◆ Task ◆
Reproduce the listing from its first line through the line containing "Do you work in this trade?", changing "Austronesian" to "Formosan" wherever it occurs and leaving everything else untouched.
——
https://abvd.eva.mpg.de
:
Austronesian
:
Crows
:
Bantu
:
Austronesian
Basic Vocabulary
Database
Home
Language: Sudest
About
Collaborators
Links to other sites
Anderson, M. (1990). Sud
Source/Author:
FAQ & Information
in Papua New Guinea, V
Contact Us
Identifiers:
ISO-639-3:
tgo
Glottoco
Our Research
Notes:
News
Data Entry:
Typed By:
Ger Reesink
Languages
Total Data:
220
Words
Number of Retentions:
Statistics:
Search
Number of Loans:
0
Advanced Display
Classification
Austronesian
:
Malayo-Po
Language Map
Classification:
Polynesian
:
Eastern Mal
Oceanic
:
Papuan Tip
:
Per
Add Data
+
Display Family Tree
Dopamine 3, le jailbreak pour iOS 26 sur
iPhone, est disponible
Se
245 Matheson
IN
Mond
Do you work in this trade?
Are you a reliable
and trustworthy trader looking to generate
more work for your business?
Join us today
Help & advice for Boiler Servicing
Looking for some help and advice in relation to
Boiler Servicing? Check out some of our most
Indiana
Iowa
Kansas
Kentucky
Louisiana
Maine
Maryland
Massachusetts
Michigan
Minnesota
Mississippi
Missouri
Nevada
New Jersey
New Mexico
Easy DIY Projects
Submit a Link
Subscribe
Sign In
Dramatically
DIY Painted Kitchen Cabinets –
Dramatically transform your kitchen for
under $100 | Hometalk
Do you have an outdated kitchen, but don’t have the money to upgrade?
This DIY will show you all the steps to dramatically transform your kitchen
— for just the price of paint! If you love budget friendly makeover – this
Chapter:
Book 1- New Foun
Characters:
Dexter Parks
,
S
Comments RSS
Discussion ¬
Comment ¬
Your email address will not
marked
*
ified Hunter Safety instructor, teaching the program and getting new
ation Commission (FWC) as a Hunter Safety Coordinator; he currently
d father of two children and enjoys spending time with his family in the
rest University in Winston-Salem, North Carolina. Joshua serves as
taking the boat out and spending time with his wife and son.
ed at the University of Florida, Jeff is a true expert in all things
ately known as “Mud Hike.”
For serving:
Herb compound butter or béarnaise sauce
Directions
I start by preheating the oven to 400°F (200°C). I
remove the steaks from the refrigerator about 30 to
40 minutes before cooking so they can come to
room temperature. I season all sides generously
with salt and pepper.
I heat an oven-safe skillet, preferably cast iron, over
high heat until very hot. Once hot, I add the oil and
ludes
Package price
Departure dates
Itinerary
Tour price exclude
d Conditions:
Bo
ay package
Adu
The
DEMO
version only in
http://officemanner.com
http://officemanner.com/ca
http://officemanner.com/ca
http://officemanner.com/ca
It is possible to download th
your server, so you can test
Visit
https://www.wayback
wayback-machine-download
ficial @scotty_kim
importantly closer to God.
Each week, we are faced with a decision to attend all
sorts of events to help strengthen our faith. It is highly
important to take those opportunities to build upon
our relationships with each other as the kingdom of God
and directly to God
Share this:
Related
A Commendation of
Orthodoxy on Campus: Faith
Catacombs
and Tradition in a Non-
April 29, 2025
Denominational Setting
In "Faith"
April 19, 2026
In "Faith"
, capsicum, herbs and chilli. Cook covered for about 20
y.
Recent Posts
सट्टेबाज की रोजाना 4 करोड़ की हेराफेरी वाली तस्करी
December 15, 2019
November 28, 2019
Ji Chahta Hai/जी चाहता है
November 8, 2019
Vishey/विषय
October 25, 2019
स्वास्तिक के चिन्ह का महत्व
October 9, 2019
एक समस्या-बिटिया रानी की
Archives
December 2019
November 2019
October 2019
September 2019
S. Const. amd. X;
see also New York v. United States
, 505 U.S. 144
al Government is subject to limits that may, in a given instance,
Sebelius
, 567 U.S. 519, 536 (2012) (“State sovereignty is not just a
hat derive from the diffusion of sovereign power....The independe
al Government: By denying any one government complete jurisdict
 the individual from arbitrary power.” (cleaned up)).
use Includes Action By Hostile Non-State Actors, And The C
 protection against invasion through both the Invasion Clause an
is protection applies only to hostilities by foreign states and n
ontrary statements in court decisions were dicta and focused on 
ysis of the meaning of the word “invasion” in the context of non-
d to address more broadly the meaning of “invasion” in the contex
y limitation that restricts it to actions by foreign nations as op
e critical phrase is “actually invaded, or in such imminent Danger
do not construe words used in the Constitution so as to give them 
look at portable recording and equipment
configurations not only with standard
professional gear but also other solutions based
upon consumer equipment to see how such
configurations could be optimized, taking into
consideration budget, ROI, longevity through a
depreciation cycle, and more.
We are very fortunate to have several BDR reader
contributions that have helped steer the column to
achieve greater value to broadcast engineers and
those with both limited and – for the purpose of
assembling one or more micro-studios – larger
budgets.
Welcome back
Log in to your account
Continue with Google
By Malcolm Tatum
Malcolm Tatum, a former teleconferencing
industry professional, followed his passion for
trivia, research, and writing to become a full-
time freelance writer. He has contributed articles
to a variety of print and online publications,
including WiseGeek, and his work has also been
——
◆ Written solution ◆
https://abvd.eva.mpg.de
:
Formosan
:
Crows
:
Bantu
:
Formosan
Basic Vocabulary
Database
Home
Language: Sudest
About
Collaborators
Links to other sites
Anderson, M. (1990). Sud
Source/Author:
FAQ & Information
in Papua New Guinea, V
Contact Us
Identifiers:
ISO-639-3:
tgo
Glottoco
Our Research
Notes:
News
Data Entry:
Typed By:
Ger Reesink
Languages
Total Data:
220
Words
Number of Retentions:
Statistics:
Search
Number of Loans:
0
Advanced Display
Classification
Formosan
:
Malayo-Po
Language Map
Classification:
Polynesian
:
Eastern Mal
Oceanic
:
Papuan Tip
:
Per
Add Data
+
Display Family Tree
Dopamine 3, le jailbreak pour iOS 26 sur
iPhone, est disponible
Se
245 Matheson
IN
Mond
Do you work in this trade?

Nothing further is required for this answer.